Norton challenges judges in appeal hearing


Stabroek News
May 3, 1998


General Secretary of the People's National Congress (PNC) Aubrey Norton is challenging two of the judges of the three-member Appellate Court which will hear the appeal against Chief Justice Desiree Bernard's dismissal of the orders nisi of certiorari and prohibition she had issued on December 19, last year, against the Chancellor of the Judiciary, President Janet Jagan and the Chairman of the Elections Commission.

Norton, through Senior Counsel Rex McKay and Miles Fitzpatrick, is contending that Justices of Appeal Lennox Perry and Prem Persaud, have long passed the constitutional age of retirement and were permitted by the President (an interested party) to continue in office and their sitting on the appeal contravenes article 144 of the Constitution.
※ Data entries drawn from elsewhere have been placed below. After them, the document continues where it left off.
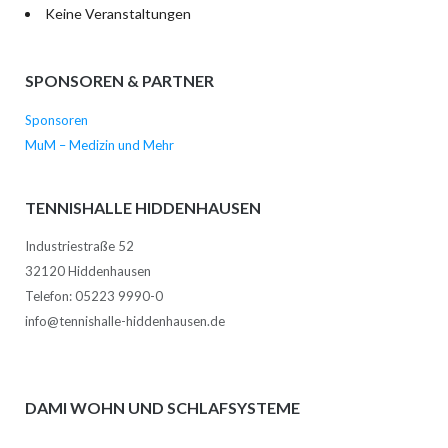
Keine Veranstaltungen
SPONSOREN & PARTNER
Sponsoren
MuM – Medizin und Mehr
TENNISHALLE HIDDENHAUSEN
Industriestraße 52
32120 Hiddenhausen
Telefon: 05223 9990-0
info@tennishalle-hiddenhausen.de
DAMI WOHN UND SCHLAFSYSTEME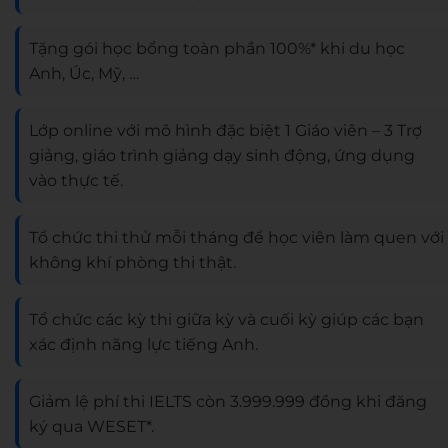
Tặng gói học bổng toàn phần 100%* khi du học
Anh, Úc, Mỹ, …
Lớp online với mô hình đặc biệt 1 Giáo viên – 3 Trợ
giảng, giáo trình giảng dạy sinh động, ứng dụng
vào thực tế.
Tổ chức thi thử mỗi tháng để học viên làm quen với
không khí phòng thi thật.
Tổ chức các kỳ thi giữa kỳ và cuối kỳ giúp các bạn
xác định năng lực tiếng Anh.
Giảm lệ phí thi IELTS còn 3.999.999 đồng khi đăng
ký qua WESET*.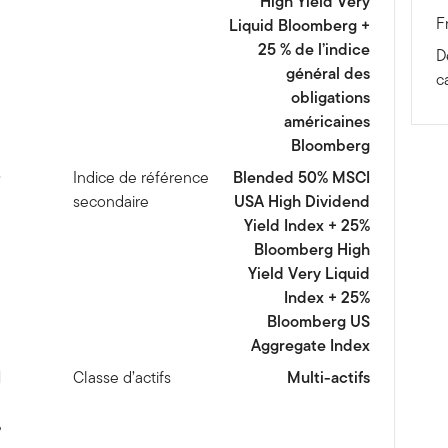
High Yield Very
F
Liquid Bloomberg +
25 % de l’indice
D
général des
c
obligations
américaines
Bloomberg
0
Indice de référence
Blended 50% MSCI
secondaire
USA High Dividend
Yield Index + 25%
Bloomberg High
Yield Very Liquid
Index + 25%
Bloomberg US
Aggregate Index
I
Classe d’actifs
Multi-actifs
d
%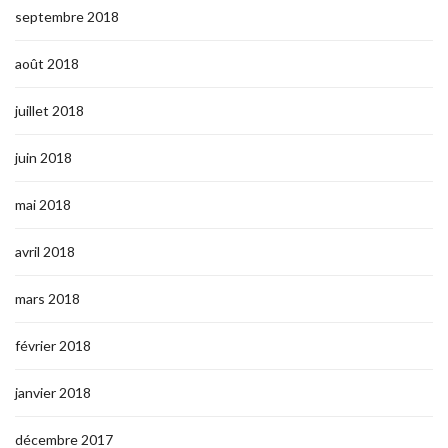
septembre 2018
août 2018
juillet 2018
juin 2018
mai 2018
avril 2018
mars 2018
février 2018
janvier 2018
décembre 2017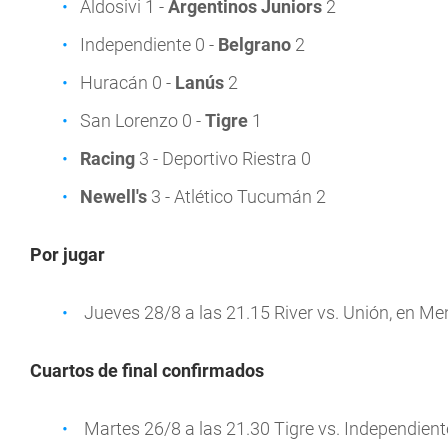
Aldosivi 1 -
Argentinos Juniors
2
Independiente 0 -
Belgrano
2
Huracán 0 -
Lanús
2
San Lorenzo 0 -
Tigre
1
Racing
3 - Deportivo Riestra 0
Newell's
3 - Atlético Tucumán 2
Por jugar
Jueves 28/8 a las 21.15 River vs. Unión, en M
Cuartos de final confirmados
Martes 26/8 a las 21.30 Tigre vs. Independient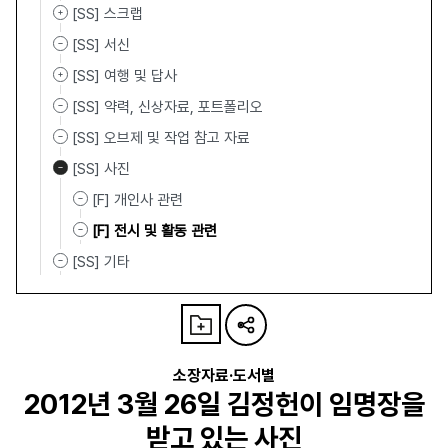
[SS] 스크랩
[SS] 서신
[SS] 여행 및 답사
[SS] 약력, 신상자료, 포트폴리오
[SS] 오브제 및 작업 참고 자료
[SS] 사진
[F] 개인사 관련
[F] 전시 및 활동 관련
[SS] 기타
소장자료·도서별
2012년 3월 26일 김정헌이 임명장을
받고 있는 사진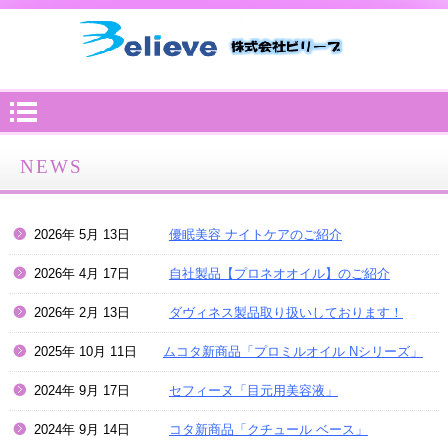
NEWS
2026年 5月 13日
優眠美容 ナイトケアのご紹介
2026年 4月 17日
自社製品【プロネオオイル】のご紹介
2026年 2月 13日
ダヴィネス製品取り扱いしております！
2025年 10月 11日
ムコタ新商品「プロミルオイル Nシリーズ」
2024年 9月 17日
セフィーヌ「目元用美容液」
2024年 9月 14日
コタ新商品「クチュール ベース」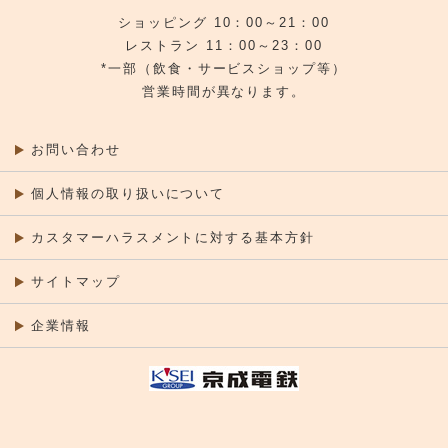
ショッピング 10：00～21：00
レストラン 11：00～23：00
*一部（飲食・サービスショップ等）
営業時間が異なります。
お問い合わせ
個人情報の取り扱いについて
カスタマーハラスメントに対する基本方針
サイトマップ
企業情報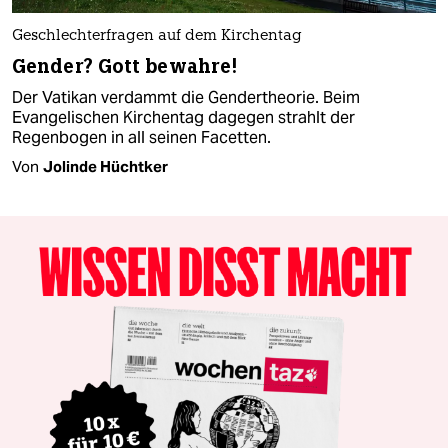
Geschlechterfragen auf dem Kirchentag
Gender? Gott bewahre!
Der Vatikan verdammt die Gendertheorie. Beim
Evangelischen Kirchentag dagegen strahlt der
Regenbogen in all seinen Facetten.
Von
Jolinde Hüchtker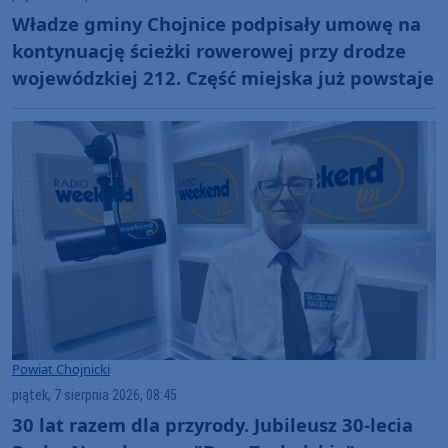
Władze gminy Chojnice podpisały umowę na
kontynuację ścieżki rowerowej przy drodze
wojewódzkiej 212. Część miejska już powstaje
Powiat Chojnicki
piątek, 7 sierpnia 2026, 08:45
30 lat razem dla przyrody. Jubileusz 30-lecia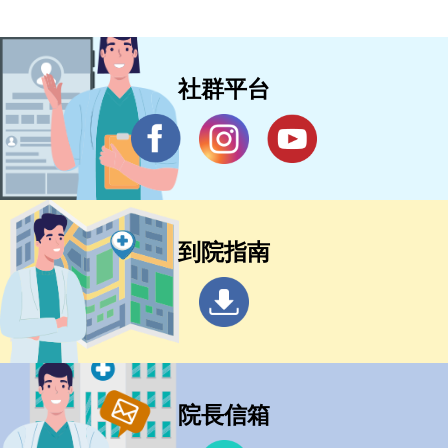
社群平台
到院指南
院長信箱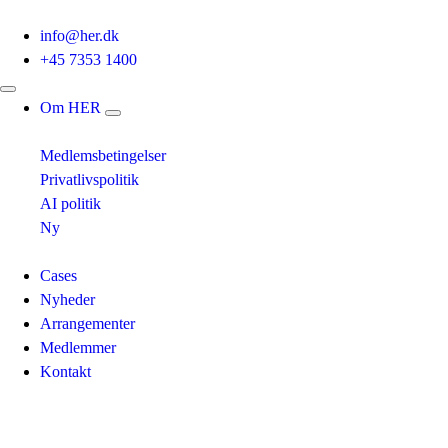
info@her.dk
+45 7353 1400
Om HER
Medlemsbetingelser
Privatlivspolitik
AI politik
Ny
Cases
Nyheder
Arrangementer
Medlemmer
Kontakt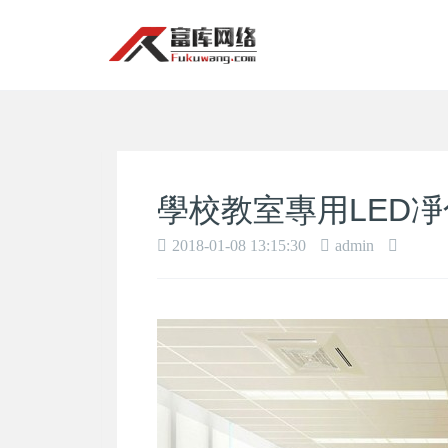
學校教室專用LED
2018-01-08 13:15:30
admin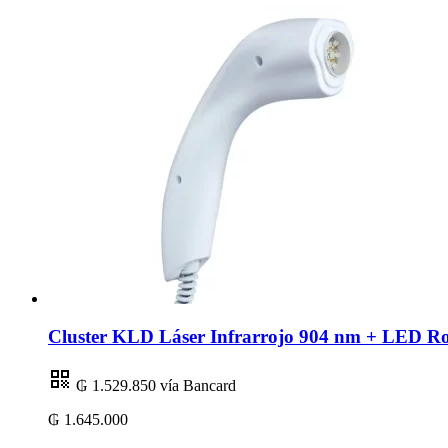
Cluster KLD Láser Infrarrojo 904 nm + LED R
₲ 1.529.850
vía Bancard
₲ 1.645.000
He is seeking a declaration that the decision of the Chancellor to choose them, who are and have been and will be dependent on the permission of the President, to sit on the appeal, contravenes his fundamental right to a fair hearing by an independent and impartial court.

In the grounds, Norton stated that he had sought to prohibit the Chancellor from swearing in Mrs Janet Jagan as President of Guyana, on the basis that the declaration made by the Chairman of the Elections Commission declaring Mrs Jagan as President was null and void.

On December 19, last year, the Chancellor secretly administered the oath of office to Mrs Jagan and on January 12, after hearing arguments in relation to the motion that had been filed by Norton, Chief Justice Bernard discharged the orders nisi of certiorari and prohibition.

Two days later, Norton appealed that decision and the appeal has been fixed for hearing on May 4, 5, 6, 7 and 11. Norton is also contending that since the Chancellor is an interested party in the cause, it was not competent for him to select the judges to hear the appeal.

He has applied for a declaration to this effect, among others. Norton also stated in the grounds for his challenge, that Justice Persaud was the trial judge in the case of Cedric Grant versus the State and he gave a judgment in favour of the State and drew certain conclusions in favour of the State notwithstanding that there was no evidence to support same.